Giraud Nicolas, Blackledge Martin, Böckmann Anja, Emsley Lyndon
Laboratoire de Chimie (UMR 5182 CNRS/ENS Lyon), Ecole Normale Supérieure de Lyon, Lyon, France.
J Magn Reson. 2007 Jan;184(1):51-61. doi: 10.1016/j.jmr.2006.09.015. Epub 2006 Oct 9.

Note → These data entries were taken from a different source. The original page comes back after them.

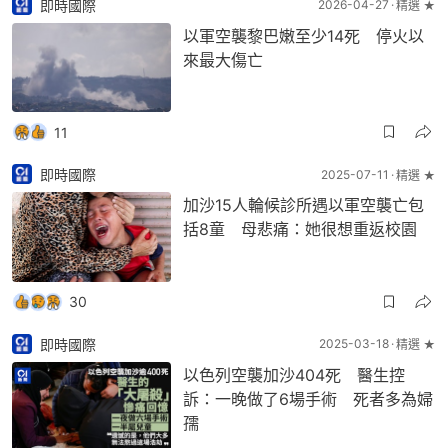
即時國際
2026-04-27
精選 ★
以軍空襲黎巴嫩至少14死 停火以
來最大傷亡
11
即時國際
2025-07-11
精選 ★
加沙15人輪候診所遇以軍空襲亡包
括8童 母悲痛：她很想重返校園
30
即時國際
2025-03-18
精選 ★
以色列空襲加沙404死 醫生控
訴：一晚做了6場手術 死者多為婦
孺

The effect of nitrogen-15 proton-driven spin diffusion on quantitative (15)N T(1) measurements in solid proteins is investigated, and the impact on the measurement of dynamic parameters is assessed. A simple model of exchange between neighboring nitrogens is used to reproduce the evolution of (15)N spin systems whose longitudinal relaxation rates and exchange rates are compatible with experimental measurements. We show that the induced error in the measured T(1) and its effect on the determination of dynamics parameters is likely to be less than the current experimental error. The use of deuterated protein samples is shown to have a small but sometimes visible effect, and may also considerably slow down or even suppress the exchange of magnetization due to spin diffusion.
研究了氮-15质子驱动的自旋扩散对固体蛋白质中定量(15)N T(1)测量的影响,并评估了其对动力学参数测量的影响。使用相邻氮之间交换的简单模型来再现(15)N自旋系统的演化,其纵向弛豫率和交换率与实验测量值相符。我们表明,测量的T(1)中引入的误差及其对动力学参数测定的影响可能小于当前的实验误差。结果表明,使用氘代蛋白质样品有微小但有时可见的影响,并且还可能显著减慢甚至抑制由于自旋扩散引起的磁化交换。